(実施課題)
A: 事件記事のうち、最初の遺体が見つかった現場について箇条書きで記された項目をすべて挙げてください。
B: 新宿・渋谷の切断遺体事件を扱った記事を、最後の文の後から書き継いでください。

(抜粋文)
2006年12月。
東京の繁華街の一角で、切断遺体が発見されるというセンセーショナルな事件が起こりました。
最初の遺体発見からおよそ1カ月後には犯人逮捕となり、無事解決に至った「新宿・渋谷エリートバラバラ殺人事件」についてお届けします。
師走の繁華街に走った激震
引用:google マップ
師走の慌ただしさが迫る2006年12月16日午前8時すぎ。
東京都庁のある西新宿、JR中央・総武線と山手線が交錯する線路脇の植え込みに、白いゴミ袋に入ったマネキンのようなものがあるという通報がありました。
- 通行人の110番通報により、警視庁新宿署員が現場へ
- そこで目にしたのは、二重のゴミ袋に入れられた切断遺体
- 遺体には頭・両腕・両足がなく、胴体のみ
- 接断面から、ノコギリのような刃物で切られたっぽい
- さらに遺体は20代〜30代の男性、死後1日〜3日と推定
朝の通勤時間帯に発見された、男性のバラバラ死体。
警視庁捜査1課は、この日のうちに新宿署に捜査本部を設置し、死体遺棄事件として捜査を開始します。
- 警察は当初、被害者を外国人と断定
- 理由① 発見場所が歌舞伎町にも近い新宿であること
- 理由② 死体遺棄の仕方が残忍であること
- 以上2点から、暴力団関係者・中国系マフィアなどの抗争事件では?
こんな見立てで始まった警察の捜査は、被害男性を特定出来ぬまま、ちょっと難航。
なんせ顔もわからなければ歯型も取れない、指紋も調べられない胴体のみですから。
そうこうしてるうちに最初の遺体発見から12日後、渋谷で新たなバラバラ遺体が発見されます。
渋谷区内の民家に下半身が
引用:google マップ
2006年12月28日、午後3時10分すぎ。

(データ一覧)
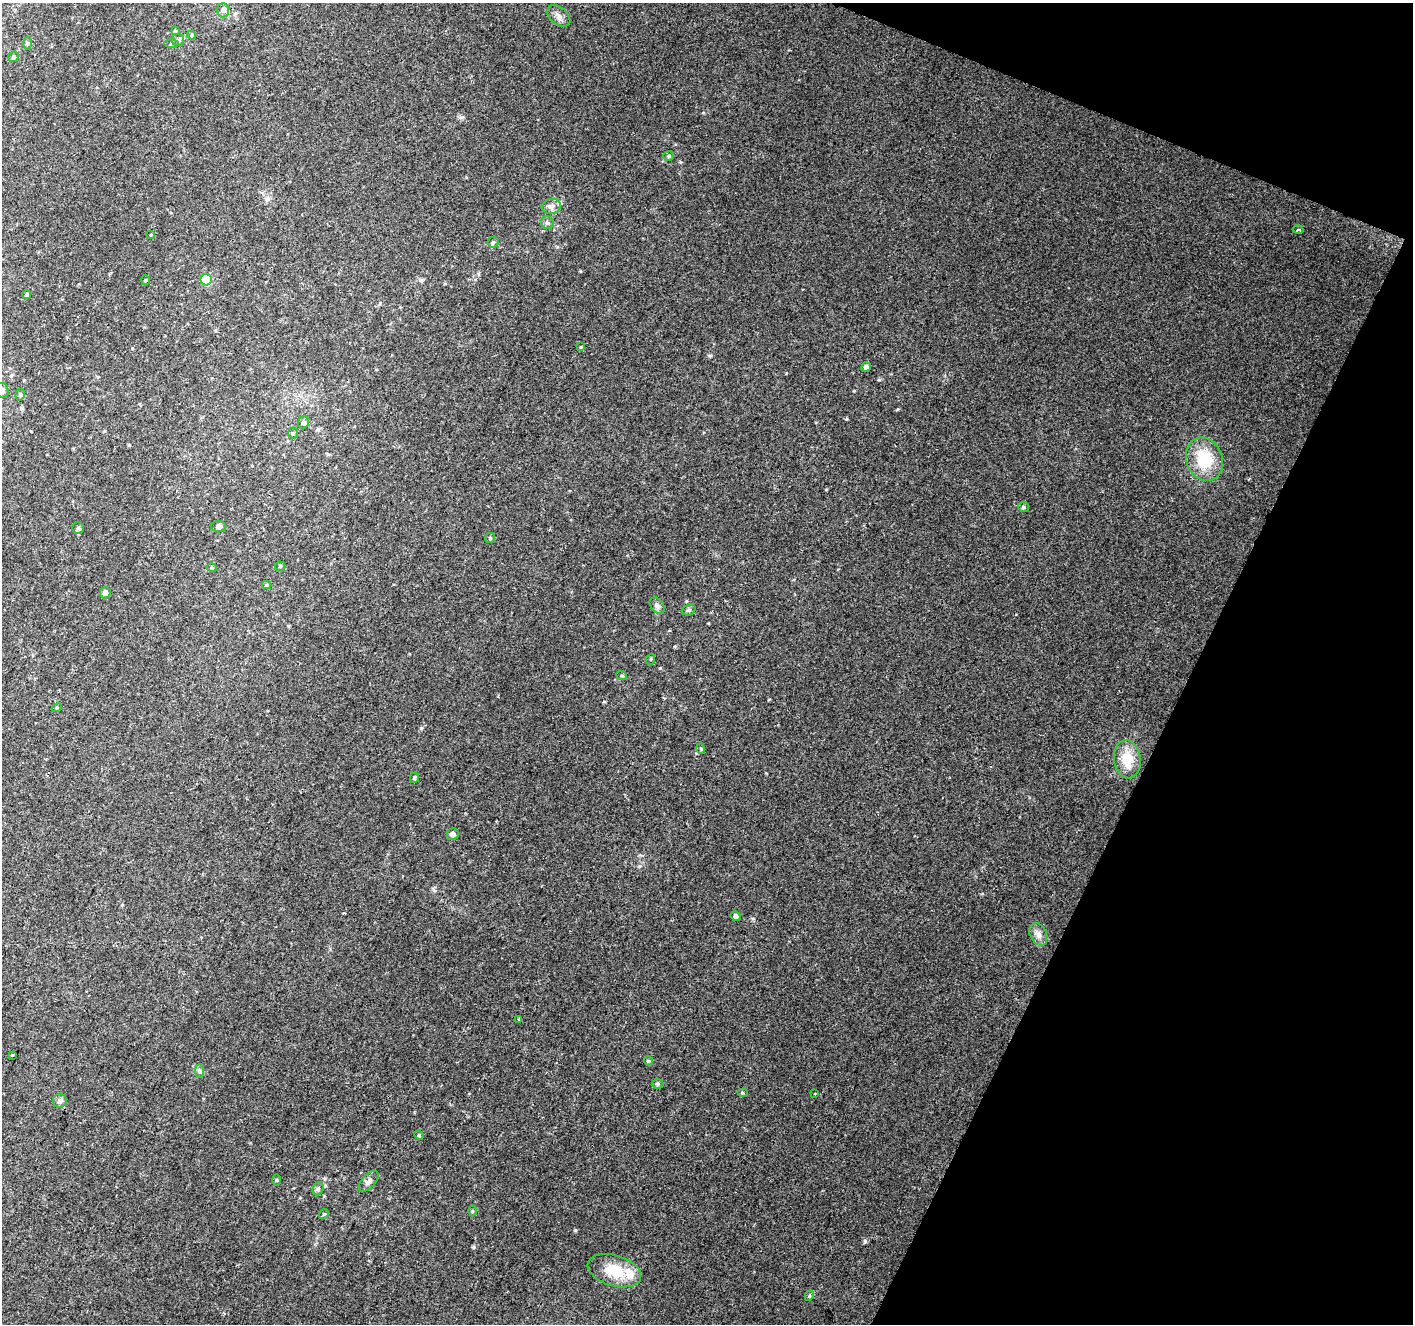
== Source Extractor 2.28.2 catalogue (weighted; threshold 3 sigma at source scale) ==
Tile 8 of 4 x 4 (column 4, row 2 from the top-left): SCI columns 4233-5643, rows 2852-4173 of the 5648 x 5767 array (HDU 1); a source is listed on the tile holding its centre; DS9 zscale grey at full resolution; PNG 1415 x 1326 px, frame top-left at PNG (2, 3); each listed source drawn as its Kron ellipse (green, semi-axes under 4 px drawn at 4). Shown black and unused: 20% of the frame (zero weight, under 2 of 3 exposures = <1% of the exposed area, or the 3 px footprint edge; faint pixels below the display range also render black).
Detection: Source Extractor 2.28.2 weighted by HDU 2 'WHT'; one run over the whole footprint, this tile lists its part. Background 0.0643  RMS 0.0076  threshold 0.0341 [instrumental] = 3 sigma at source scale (4.5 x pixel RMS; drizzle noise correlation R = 1.50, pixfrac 1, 0.0396/0.0396 arcsec/px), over >= 5 px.
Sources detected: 63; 1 cosmic-ray / hot-pixel residue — neither listed nor drawn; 3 inside a brighter listed object's ellipse — not listed separately; the other 59 listed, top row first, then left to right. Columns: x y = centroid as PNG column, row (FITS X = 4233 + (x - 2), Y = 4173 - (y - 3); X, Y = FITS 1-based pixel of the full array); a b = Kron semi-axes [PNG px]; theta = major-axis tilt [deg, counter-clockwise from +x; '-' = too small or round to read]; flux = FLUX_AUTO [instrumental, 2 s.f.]
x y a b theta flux
223 10 7 6 - 2.1
559 16 13 8 -41 4.1
175 30 4 3 - 0.84
192 35 4 4 - 0.92
178 40 6 6 - 1.7
27 43 6 4 -89 1.1
172 43 7 4 1 1.1
13 57 5 5 - 1.6
669 156 5 4 - 1
551 206 9 7 7 3.4
547 223 6 6 - 1.8
1298 230 5 3 - 0.94
151 235 3 3 - 0.58
493 242 5 5 - 1.2
145 280 5 3 - 0.68
206 280 5 5 - 29
27 295 4 4 - 1.4
581 347 4 3 - 0.65
866 367 5 4 - 3
2 390 7 6 - 3.1
20 395 6 4 74 1.3
303 422 6 5 - 2
293 433 5 5 - 0.95
1204 459 22 18 -68 30
1023 507 5 5 - 1.5
219 527 7 5 0 2.2
78 528 5 5 - 1.2
490 538 5 5 - 1.1
280 566 5 5 - 0.89
212 568 5 3 - 0.75
267 585 4 4 - 0.81
105 593 6 5 - 3
657 606 9 6 -51 2.2
689 610 7 5 19 1.6
651 659 5 3 - 0.73
622 676 5 3 - 0.84
57 708 5 4 - 0.82
701 749 5 3 - 0.67
1127 759 19 13 -83 18
414 778 5 4 - 1.1
453 834 6 6 - 2.7
736 916 5 5 - 2
1038 934 12 8 -65 4.1
519 1019 4 4 - 0.69
12 1055 3 3 - 2.4
648 1061 4 4 - 0.86
200 1071 7 4 -89 1.4
658 1084 6 5 - 1.2
742 1093 5 3 - 0.84
815 1094 3 3 - 1.2
60 1101 7 7 - 2.9
419 1135 5 4 - 0.93
276 1180 5 3 - 0.77
368 1181 13 6 49 3.6
318 1189 7 5 67 1.5
472 1211 5 3 - 0.72
324 1214 5 4 - 0.92
614 1271 27 15 -16 25
809 1296 5 4 - 1.3
Isophote crosses this tile's border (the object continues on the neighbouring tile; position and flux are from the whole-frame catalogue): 1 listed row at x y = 2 390
Unlisted compact peaks at least as high as the median listed source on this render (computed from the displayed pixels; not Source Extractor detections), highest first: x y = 898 409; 660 668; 421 728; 846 419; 710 356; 580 271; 703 113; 675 646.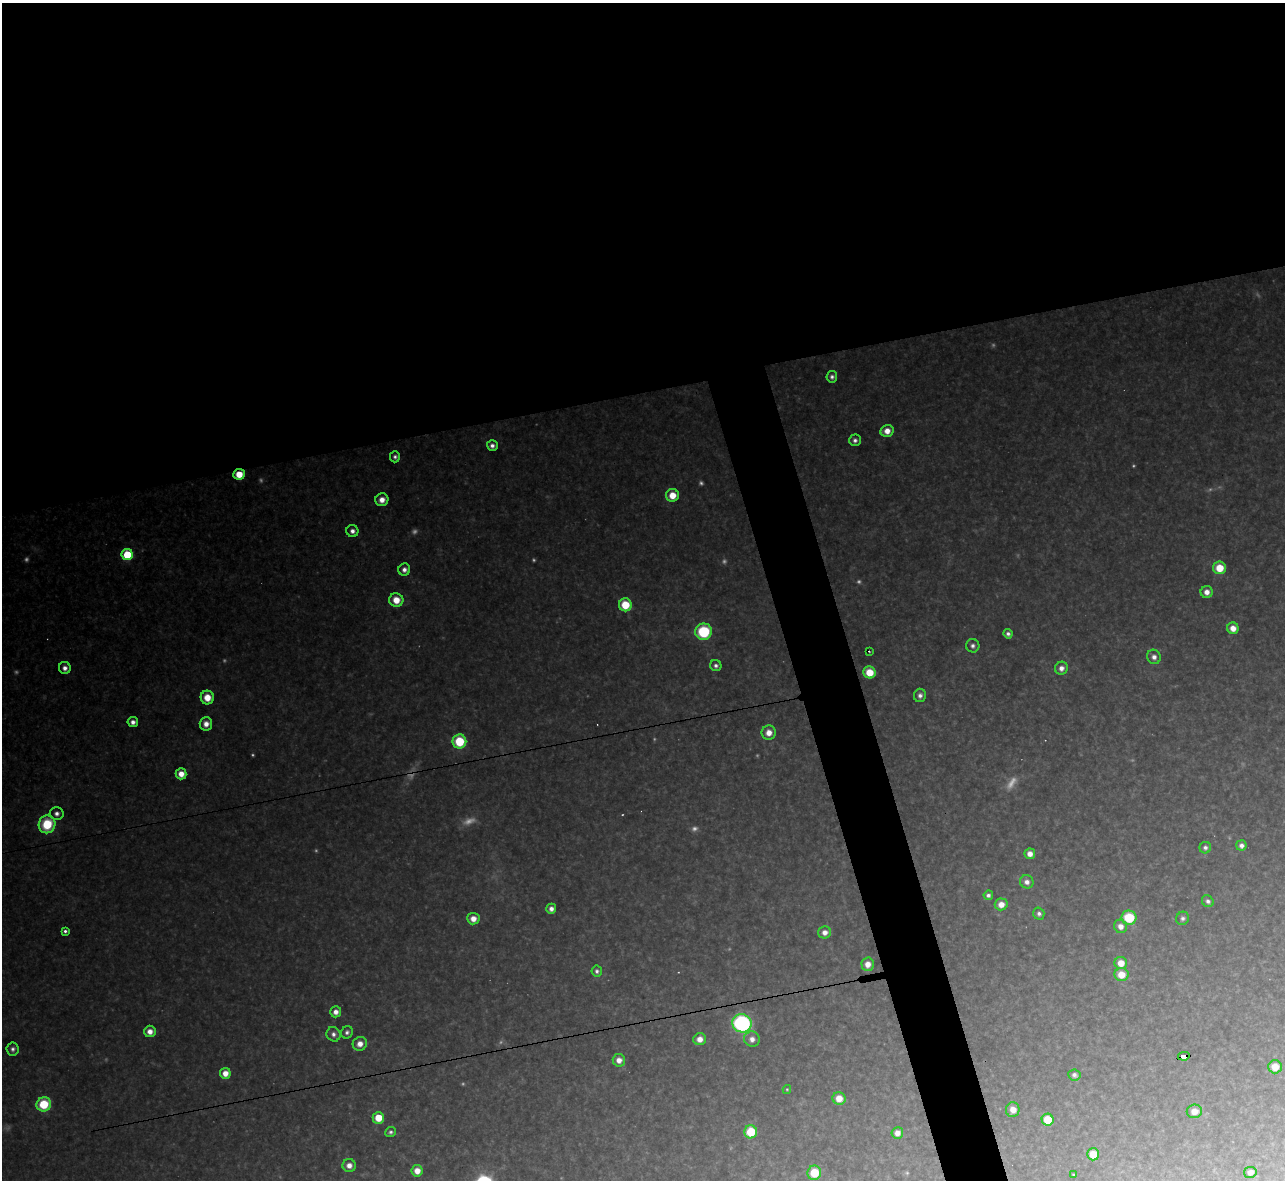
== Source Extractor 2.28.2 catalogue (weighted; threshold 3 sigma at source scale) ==
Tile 2 of 4 x 4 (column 2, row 1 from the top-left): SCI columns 1284-2566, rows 3678-4855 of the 5133 x 5115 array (HDU 1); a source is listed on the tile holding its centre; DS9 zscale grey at full resolution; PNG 1287 x 1182 px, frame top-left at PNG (2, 3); each listed source drawn as its Kron ellipse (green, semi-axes under 4 px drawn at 4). Shown black and unused: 36% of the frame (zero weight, under 3 of 4 exposures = <1% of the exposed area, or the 3 px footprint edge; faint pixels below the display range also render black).
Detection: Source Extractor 2.28.2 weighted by HDU 2 'WHT'; one run over the whole footprint, this tile lists its part. Background 0.319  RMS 0.019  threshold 0.0867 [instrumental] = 3 sigma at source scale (4.5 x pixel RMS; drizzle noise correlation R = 1.50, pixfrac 1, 0.05/0.05 arcsec/px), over >= 5 px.
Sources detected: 118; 34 too faint to see at this stretch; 1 cosmic-ray / hot-pixel residue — neither listed nor drawn; the other 83 listed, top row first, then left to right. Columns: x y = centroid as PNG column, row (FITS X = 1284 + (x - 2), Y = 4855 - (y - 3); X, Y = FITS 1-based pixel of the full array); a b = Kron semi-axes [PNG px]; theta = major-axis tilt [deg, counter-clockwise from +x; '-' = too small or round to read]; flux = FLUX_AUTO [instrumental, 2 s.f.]
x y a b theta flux
832 377 6 5 - 8.3
887 431 7 6 - 27
855 440 6 6 - 9.2
492 446 5 5 - 11
395 457 5 5 - 7.5
239 474 6 5 - 48
672 495 6 6 - 44
382 500 6 6 - 24
352 531 6 6 - 13
127 555 5 5 - 130
1219 568 6 6 - 63
404 570 6 6 - 12
1207 592 6 6 - 19
396 600 7 7 - 41
625 605 6 6 - 81
1233 628 6 5 - 26
704 632 8 8 - 160
1008 634 5 4 - 8.1
973 646 7 7 - 9.8
869 652 3 2 - 1.7
1154 657 7 6 - 14
716 666 6 5 - 8.2
65 668 6 6 - 14
1061 668 6 6 - 15
869 672 6 6 - 58
920 695 7 6 - 11
207 697 7 6 - 40
133 722 5 5 - 13
206 724 7 6 - 21
769 733 7 7 - 26
459 741 7 7 - 120
181 774 5 5 - 27
57 813 7 6 - 12
47 824 9 8 - 120
1241 845 5 5 - 12
1205 848 6 5 - 8.4
1030 854 5 5 - 18
1027 882 7 6 - 14
988 895 5 4 - 8.1
1208 901 6 5 - 8.7
1001 904 6 6 - 24
551 909 5 5 - 13
1039 914 6 5 - 8.4
1129 918 7 7 - 110
1183 918 7 6 - 8.3
473 919 6 6 - 25
1120 926 7 6 - 18
65 931 4 4 - 6.5
825 932 6 6 - 16
1121 963 6 6 - 36
868 964 7 6 - 23
597 971 5 5 - 7.1
1121 974 7 6 - 43
336 1012 5 5 - 17
742 1023 9 9 - 500
150 1031 6 5 - 21
347 1032 6 5 - 7.6
333 1034 7 7 - 11
700 1039 6 6 - 22
752 1039 8 7 - 17
360 1044 7 6 - 22
13 1049 6 6 - 9.1
1184 1056 6 4 11 74
619 1060 6 6 - 20
1275 1067 7 6 - 38
225 1073 5 5 - 27
1074 1075 6 5 - 8.4
787 1089 4 3 - 3.1
839 1098 6 6 - 34
44 1104 7 7 - 100
1013 1110 7 7 - 27
1194 1111 7 6 - 23
378 1118 6 6 - 55
1048 1120 6 6 - 72
391 1132 5 5 - 6
751 1132 6 6 - 98
897 1133 6 5 - 18
1093 1154 6 6 - 46
349 1165 6 6 - 18
417 1171 6 5 - 28
1250 1172 6 5 - 15
814 1173 7 7 - 81
1073 1175 3 3 - 2.6
Overlapping masked pixels (flux is a lower limit): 2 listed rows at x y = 239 474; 1184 1056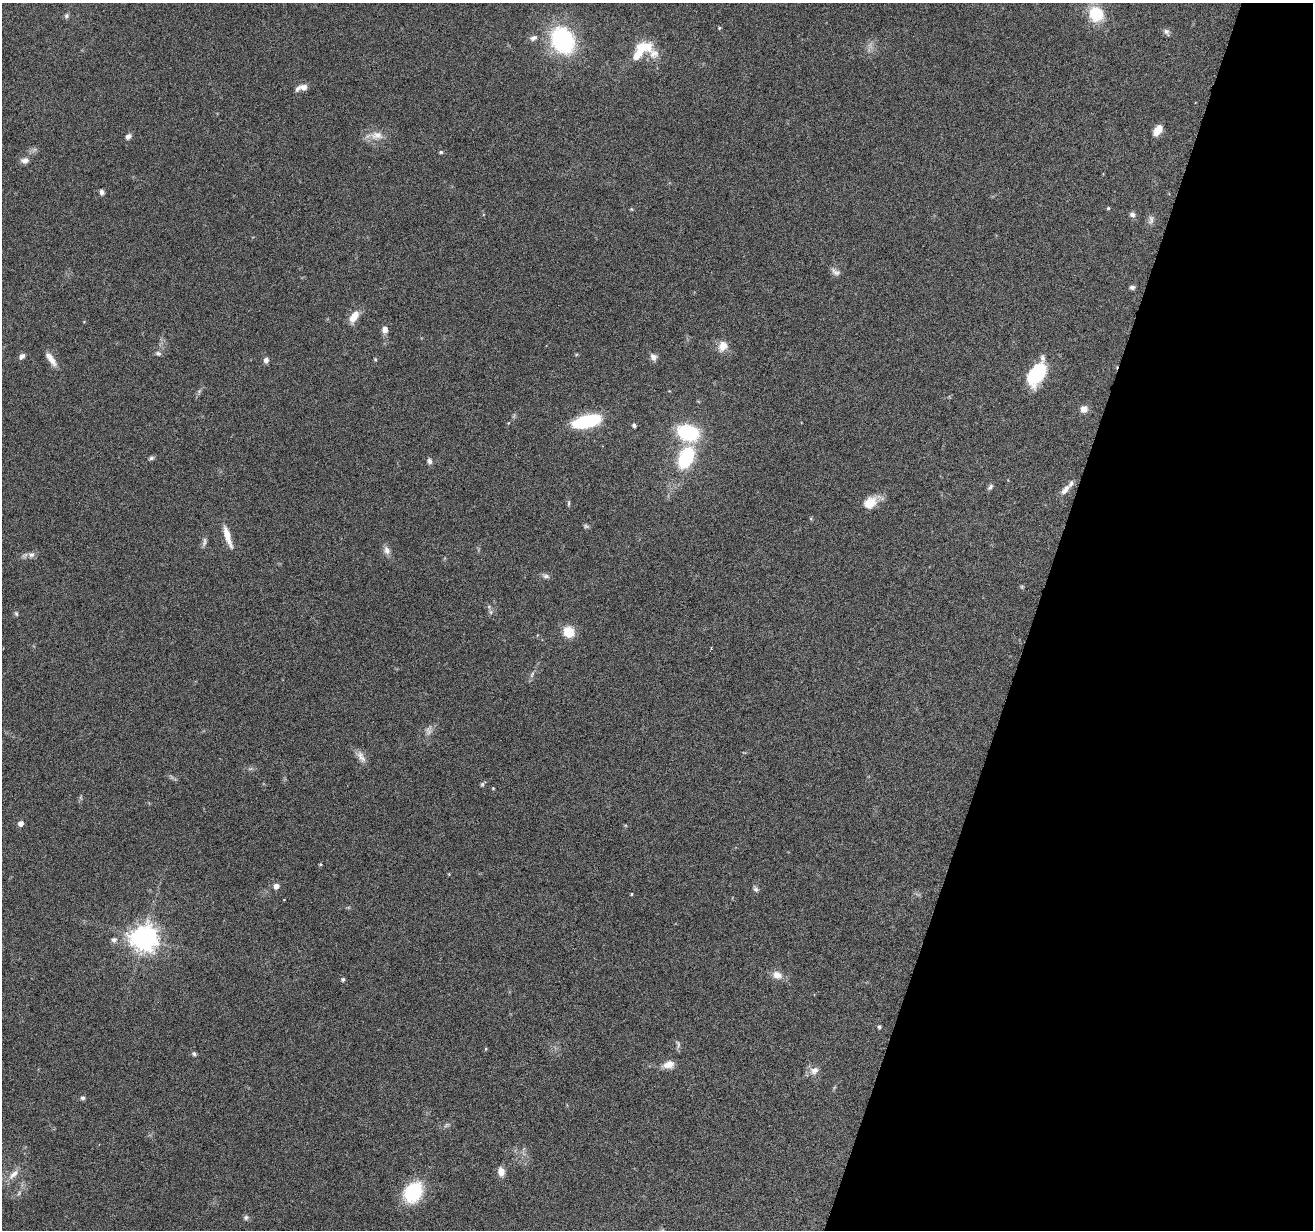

(課題別出力)
A:
- 通行人の110番通報により、警視庁新宿署員が現場へ
- そこで目にしたのは、二重のゴミ袋に入れられた切断遺体
- 遺体には頭・両腕・両足がなく、胴体のみ
- 接断面から、ノコギリのような刃物で切られたっぽい
- さらに遺体は20代〜30代の男性、死後1日〜3日と推定

B:
渋谷区神山町にある古びた民家の庭先から、男性のものと思われる腰から下の切断遺体が見つかります。
- 発見したのは、この近所に住む犬の散歩中だった女性
- 犬がこの家の門前で立ち止まり、何かあるのかなと覗いたら…
- なんとうつぶせ状態に置かれた下半身が
- 女性はすぐさま近くの交番に駆け込み、この一報は捜査本部のある新宿署にも
渋谷区神山町といえば、代々木公園やNHK放送センターのすぐ近く。
脇道に入れば落ち着いたカフェなんかもあり、小洒落た戸建てが立ち並ぶ高級住宅街もあるエリアです。
そんな静かなエリアの中で、ひときわボロい落書きだらけのブロック塀に囲まれた空き家が発見現場となりました。
- 死亡推定時刻や遺体の特徴が、新宿で見つかった上半身と類似
- DNA鑑定の結果、同一人物のものと判明
警察は、被害男性を近郊で捜索願いの出された男性にも着目。
すると渋谷区在住のひとりの男性に行き当たります。
しかしその男性の身長や身体的特徴が、発見された遺体とは合致せず。
またしても捜査は難航…したかに見えたものの、年明けに事件は急展開を迎えます。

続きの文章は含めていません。